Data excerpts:
·····

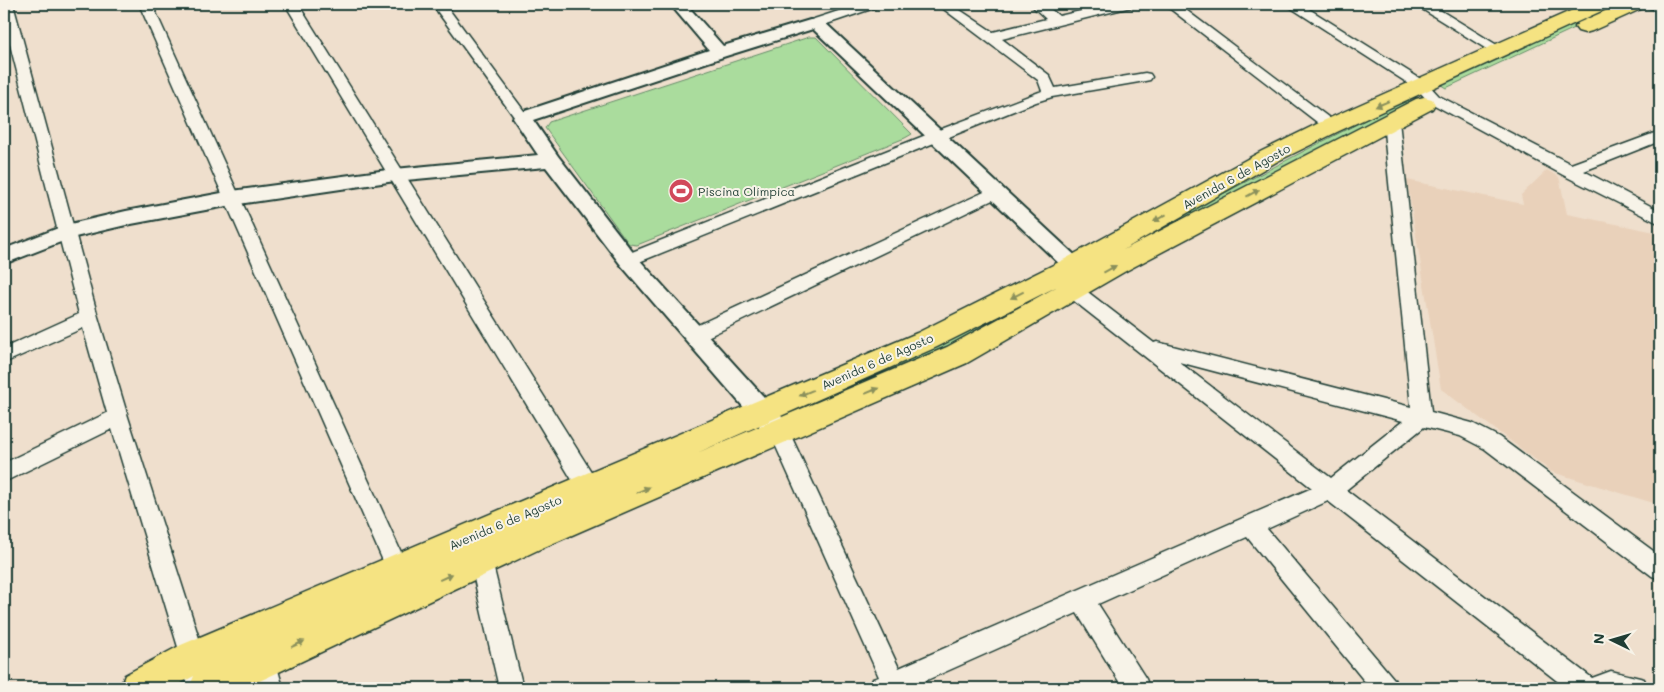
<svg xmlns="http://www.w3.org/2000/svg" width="1664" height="692" font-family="Mali,sans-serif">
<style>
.built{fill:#e9d1ba}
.green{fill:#aadc9d;stroke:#648c68}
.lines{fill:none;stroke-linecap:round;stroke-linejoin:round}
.minor-casing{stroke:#1f3d34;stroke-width:3}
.tertiary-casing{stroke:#1f3d34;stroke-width:4}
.trunk-casing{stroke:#1f3d34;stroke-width:3}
.minor{fill:#f7f3e8;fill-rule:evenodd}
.tertiary{fill:#f7f3e8;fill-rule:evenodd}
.trunk{fill:#f5e382;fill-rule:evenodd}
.oneway{fill:#8a905b}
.labels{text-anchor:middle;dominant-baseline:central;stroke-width:4;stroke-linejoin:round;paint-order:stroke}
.street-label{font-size:12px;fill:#1f3d34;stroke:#f7f3e8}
.poi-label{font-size:12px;fill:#1f3d34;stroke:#f7f3e8;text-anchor:start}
</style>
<rect width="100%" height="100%" fill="#efdfcd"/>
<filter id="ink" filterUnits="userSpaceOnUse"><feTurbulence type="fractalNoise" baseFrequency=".02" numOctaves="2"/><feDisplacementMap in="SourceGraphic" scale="10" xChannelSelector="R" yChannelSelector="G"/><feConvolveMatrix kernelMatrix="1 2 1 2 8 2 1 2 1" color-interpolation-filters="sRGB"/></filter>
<g filter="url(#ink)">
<path class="built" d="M 1547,170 L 1559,177 L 1567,214 L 1655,232 L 1658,229 L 1660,230 L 1660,505 L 1552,472 L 1441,389 L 1407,180 L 1523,204 L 1521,195 Z"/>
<path class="green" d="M 1609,4 L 1624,5 L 1446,88 L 1438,83 Z
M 809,37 L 816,37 L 912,134 L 905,138 L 637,245 L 629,244 L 545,128 L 549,122 Z
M 1408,98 L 1415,103 L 1095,272 L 1088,265 L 1308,149 Z
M 1048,286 L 1055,293 L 925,360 L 791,414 L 787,406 Z"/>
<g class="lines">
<defs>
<path id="minor" d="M 4,4 L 13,4 L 98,317 L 128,417 L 205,657 L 212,688 L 188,688 L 181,657 L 112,429 L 4,482 L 4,463 L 107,413 L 83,328 L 4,363 L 4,348 L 79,314 L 4,21 Z
M 139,4 L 152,4 L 410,572 L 413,579 L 410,586 L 402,590 L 394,586 Z
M 285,4 L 298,4 L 602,489 L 605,496 L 602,503 L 594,505 L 586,503 Z
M 432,4 L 445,4 L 527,115 L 529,118 L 527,121 L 517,121 Z
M 860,4 L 879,4 L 877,7 L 821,26 L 811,26 L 809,23 L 811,20 Z
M 937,4 L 951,4 L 993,32 L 1046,19 L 1030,4 L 1044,4 L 1059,16 L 1111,4 L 1132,4 L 1131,7 L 1002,39 L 1049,75 L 1055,88 L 1145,73 L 1150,74 L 1152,77 L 1150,80 L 1145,81 L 1052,97 L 1036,102 L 634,264 L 628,266 L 622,264 L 619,260 L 622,256 L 931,133 L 1042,91 L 1038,80 Z
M 1164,4 L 1178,4 L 1336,123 L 1339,126 L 1336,129 L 1326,129 Z
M 1285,4 L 1301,4 L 1427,83 L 1439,96 L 1571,164 L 1660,131 L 1660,141 L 1584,171 L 1660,211 L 1660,224 L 1563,175 L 1429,102 L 1417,89 Z
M 1414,4 L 1430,4 L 1505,50 L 1498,54 L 1493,53 Z
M 1645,4 L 1660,4 L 1660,11 L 1647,7 Z
M 1391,116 L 1396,118 L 1399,121 L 1431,412 L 1472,423 L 1499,437 L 1660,556 L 1660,579 L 1652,576 L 1485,449 L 1460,436 L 1424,427 L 1346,490 L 1592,678 L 1611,671 L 1644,679 L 1647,688 L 1566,688 L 1328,501 L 1267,529 L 1394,679 L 1397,688 L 1370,688 L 1247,537 L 1098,604 L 1146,679 L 1149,688 L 1123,688 L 1077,613 L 909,688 L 870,688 L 873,679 L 879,677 L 769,431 L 772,425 L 779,423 L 786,425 L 899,668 L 1312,488 L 1055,286 L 1052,281 L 1055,276 L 1061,275 L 1067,276 L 1154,343 L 1157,342 L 1411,407 L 1383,121 L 1386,118 ZM 1179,362 L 1403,421 L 1331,478 Z
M 995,187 L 1001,188 L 1003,192 L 1001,196 L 701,340 L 694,342 L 687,340 L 685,335 L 687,330 Z
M 481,551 L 489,554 L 492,561 L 523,688 L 499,688 L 470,561 L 473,554 Z
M 265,648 L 273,652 L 283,688 L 259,688 L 253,660 L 257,652 Z"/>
<path id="tertiary" d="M 670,4 L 686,4 L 723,46 L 810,20 L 822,20 L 1081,261 L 1084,266 L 1081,271 L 1074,274 L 1067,271 L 813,29 L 726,56 L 533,120 L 558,156 L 635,255 L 783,418 L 786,425 L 783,432 L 774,435 L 765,432 L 621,265 L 546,167 L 395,181 L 232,205 L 126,225 L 71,238 L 4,264 L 4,249 L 66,225 L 126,211 L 232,191 L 395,169 L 538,155 L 513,118 L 516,114 L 709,50 Z"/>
<path id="trunk" d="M 1586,4 L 1611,4 L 1608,8 L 1339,131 L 1278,161 L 1123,250 L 1416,99 L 1424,97 L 1432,99 L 1435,104 L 1432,109 L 1124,272 L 967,363 L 540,549 L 245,688 L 189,688 L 194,676 L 172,688 L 120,688 L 125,675 L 181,645 L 917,333 L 1065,259 L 1262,151 L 1323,121 ZM 1058,286 L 947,347 L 697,453 L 937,347 Z
M 1621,4 L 1646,4 L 1643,8 L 1592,31 L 1585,33 L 1578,31 L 1575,27 L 1578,23 Z"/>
</defs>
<use href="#minor" class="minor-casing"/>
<use href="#tertiary" class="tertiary-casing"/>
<use href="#trunk" class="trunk-casing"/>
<use href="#minor" class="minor"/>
<use href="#tertiary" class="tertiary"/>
<use href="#trunk" class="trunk"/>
</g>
<defs><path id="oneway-solid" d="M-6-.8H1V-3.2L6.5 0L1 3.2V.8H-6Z" transform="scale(1.25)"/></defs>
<g class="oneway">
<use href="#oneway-solid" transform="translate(1382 104) rotate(157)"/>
<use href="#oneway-solid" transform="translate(1253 193) rotate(-28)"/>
<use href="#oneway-solid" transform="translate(1160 218) rotate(151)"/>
<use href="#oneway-solid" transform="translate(1110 269) rotate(-29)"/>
<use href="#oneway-solid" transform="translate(1017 295) rotate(153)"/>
<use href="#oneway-solid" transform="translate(872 391) rotate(-23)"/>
<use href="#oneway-solid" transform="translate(806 393) rotate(157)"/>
<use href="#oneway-solid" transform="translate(643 490) rotate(-23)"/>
<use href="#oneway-solid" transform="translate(446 577) rotate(-25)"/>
<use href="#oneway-solid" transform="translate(298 644) rotate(-25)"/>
</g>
</g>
<defs>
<symbol id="stadium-disc" viewBox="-11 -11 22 22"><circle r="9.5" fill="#d1495b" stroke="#f7f3e8"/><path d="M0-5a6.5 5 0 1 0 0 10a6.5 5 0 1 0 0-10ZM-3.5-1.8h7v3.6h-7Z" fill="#fff"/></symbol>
</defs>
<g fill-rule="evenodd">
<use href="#stadium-disc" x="667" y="177" width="28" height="28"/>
</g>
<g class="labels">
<g class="street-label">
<text transform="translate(1236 176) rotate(-29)">Avenida 6 de Agosto</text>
<text transform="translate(877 361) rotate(-24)">Avenida 6 de Agosto</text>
<text transform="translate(505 522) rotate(-23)">Avenida 6 de Agosto</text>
</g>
<g class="poi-label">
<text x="698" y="191">Piscina Olímpica</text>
</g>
</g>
<rect width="1664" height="692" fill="none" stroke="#f7f3e8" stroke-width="20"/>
<rect x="10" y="10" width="1644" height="672" fill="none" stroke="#1f3d34" stroke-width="2" filter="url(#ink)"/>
<g transform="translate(1612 640) rotate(275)" stroke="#f7f3e8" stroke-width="4" paint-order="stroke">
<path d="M0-4L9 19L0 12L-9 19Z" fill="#1f3d34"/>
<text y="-8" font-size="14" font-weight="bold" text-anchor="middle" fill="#1f3d34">N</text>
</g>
</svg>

·····

## Exercise objective
Each line above that carries the string "linejoin" has to be returned.

## Written answer
.lines{fill:none;stroke-linecap:round;stroke-linejoin:round}
.labels{text-anchor:middle;dominant-baseline:central;stroke-width:4;stroke-linejoin:round;paint-order:stroke}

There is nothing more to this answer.